Tomás Vasques – jornal i, opinião
Na Europa, o
património das dez pessoas mais ricas é superior ao total das medidas de
estímulo à economia aplicadas entre 2008 e 2010
É cada vez mais
evidente que vivemos num mundo totalmente - totalitariamente - comandado pelos
poderosos, pelos donos do dinheiro. Um mundo em que, mesmo na Europa, um palco
privilegiado de tantas lutas e revoluções pela Liberdade, conceitos como
Democracia, Igualdade, Fraternidade ou Solidariedade estão a ser atirados para
o sótão das velharias ou para museus de "arte antiga".
O relatório da
organização humanitária Oxfam, divulgado uns dias antes do conclave de Davos -
esse santuário dos "ricaços da neve", para onde, anualmente, o
"poder político" se encaminha, como cordeiro, a esmolar atenções e
investimentos - dá-nos uma nítida fotografia da tragédia. Os números são tão
devastadores como qualquer cenário das piores atrocidades de guerra: oitenta e
cinco pessoas detém uma riqueza igual à da metade mais pobre da população
mundial - 3,5 mil milhões de pessoas; 1% das pessoas com maior património detém
o equivalente a 65 vezes a riqueza da metade mais pobre da população mundial.
Na Europa, o património das dez pessoas mais ricas é superior ao total das
medidas de estímulo à economia aplicadas entre 2008 e 2010. Esta concentração
da riqueza nas mãos de uns quantos não parou de aumentar nas últimas três
décadas. E vai continuar, inevitavelmente.
É para encher ainda
mais este mealheiro dos "mercados" que os Estados têm de gastar menos
em saúde, educação e segurança social e sugar com impostos e reduções de
salários e pensões de reforma quem trabalha ou quem passou a vida a trabalhar.
Tudo em nome da "ordem natural das coisas". E, se nos portamos mal,
"eles" ameaçam-nos com o aumento dos juros da dívida, com mais
austeridade, com maior pobreza e muitos outros sacrifícios.
------------------------------------------------
**Instrução 1**
Reescreva o trecho do texto sobre a concentração da riqueza de "É para encher" a "vida a trabalhar.", substituindo "saúde" por "habitação".
**Instrução 2**
Prossiga o texto sobre a concentração da riqueza a partir do ponto em que termina.

**Dados fornecidos**
------------------------------------------------
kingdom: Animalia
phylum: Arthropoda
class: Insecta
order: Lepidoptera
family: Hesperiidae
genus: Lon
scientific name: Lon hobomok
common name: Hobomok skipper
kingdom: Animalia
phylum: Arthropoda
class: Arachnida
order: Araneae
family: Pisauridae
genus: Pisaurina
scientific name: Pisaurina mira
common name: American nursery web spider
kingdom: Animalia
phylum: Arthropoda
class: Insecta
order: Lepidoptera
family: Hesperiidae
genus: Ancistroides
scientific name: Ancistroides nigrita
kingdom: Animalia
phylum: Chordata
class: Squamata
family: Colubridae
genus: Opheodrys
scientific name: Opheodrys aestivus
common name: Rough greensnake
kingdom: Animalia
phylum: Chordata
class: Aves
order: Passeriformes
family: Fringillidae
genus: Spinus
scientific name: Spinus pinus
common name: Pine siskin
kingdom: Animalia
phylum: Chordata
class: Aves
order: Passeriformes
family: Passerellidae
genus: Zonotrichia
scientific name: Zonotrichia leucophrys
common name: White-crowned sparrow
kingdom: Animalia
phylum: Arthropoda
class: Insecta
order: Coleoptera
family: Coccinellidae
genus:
------------------------------------------------
**Resposta do exercício 1**
É para encher ainda
mais este mealheiro dos "mercados" que os Estados têm de gastar menos
em habitação, educação e segurança social e sugar com impostos e reduções de
salários e pensões de reforma quem trabalha ou quem passou a vida a trabalhar.

**Resposta do exercício 2**
Este
"maravilhoso mundo novo", comandado pelos "mercados", com a
cumplicidade de governos "soberanos", tem suporte ideológico, entre
nós, nos dois partidos da coligação que nos governam, numa dúzia de blogues
alimentados pelo ressabiamento "anti- -socialista" de uns quantos
"iluminados" neoliberais e pelas "juventudes" partidárias
do CDS-PP e do PSD. Já não há vergonha. Dois exemplos: os "jovens" do
partido de Paulo Portas propõem a redução dos anos de ensino obrigatório. Para
eles não faz sentido que o Estado "gaste tanto dinheiro" em educação
com gente que, para ganhar quatrocentos ou quinhentos euros por mês, saber ler,
escrever e contar é suficiente. Por sua vez, os "jovens" do PSD
querem referendar os direitos das pessoas, sobretudo os direitos das minorias,
procurando fazer da Democracia um jogo dos poderosos. Assistimos, impávidos e
serenos, quase sem pestanejar, a uma ofensiva ideológica da Direita muito
semelhante à que assistimos em 1974-75, durante o PREC. Só que de sentido
contrário. E não há esquerda, não há pensamento de esquerda, não há praxis de
esquerda, não há nada que trave esta enxurrada.
PS - Reuniu-se em
Havana, nos últimos dias de Janeiro, a Comunidade dos Estados Latino-Americanos
e do Caribe, uma organização regional impulsionada por Hugo Chávez, em 2011, em
oposição à Organização de Estados Americanos. O êxito para o governo cubano foi
total. Participaram 31 delegações de Estado das 33 possíveis, caso inédito de
participação; pela primeira vez, desde 1959, um secretário--geral da OEA pisou
solo cubano; nenhum dos participantes se referiu nos seus discursos a direitos
humanos; só duas delegações, a chilena e a da Costa Rica, agendaram encontros
com oposicionistas ao regime castrista. Há dez anos era impensável o que se
passou há dias. Esta clara vitória diplomática dos irmãos Castro não resulta de
mudanças no regime de Havana, nem do aperto de mão de Obama a Raúl Castro, na
África do Sul. É, antes de tudo, a compreensão (e uma clara tomada de posição)
de todos os governos da América Latina: actualmente, os perigos para a
Democracia e para os povos da região vêm dos "mercados" e não do
regime cubano.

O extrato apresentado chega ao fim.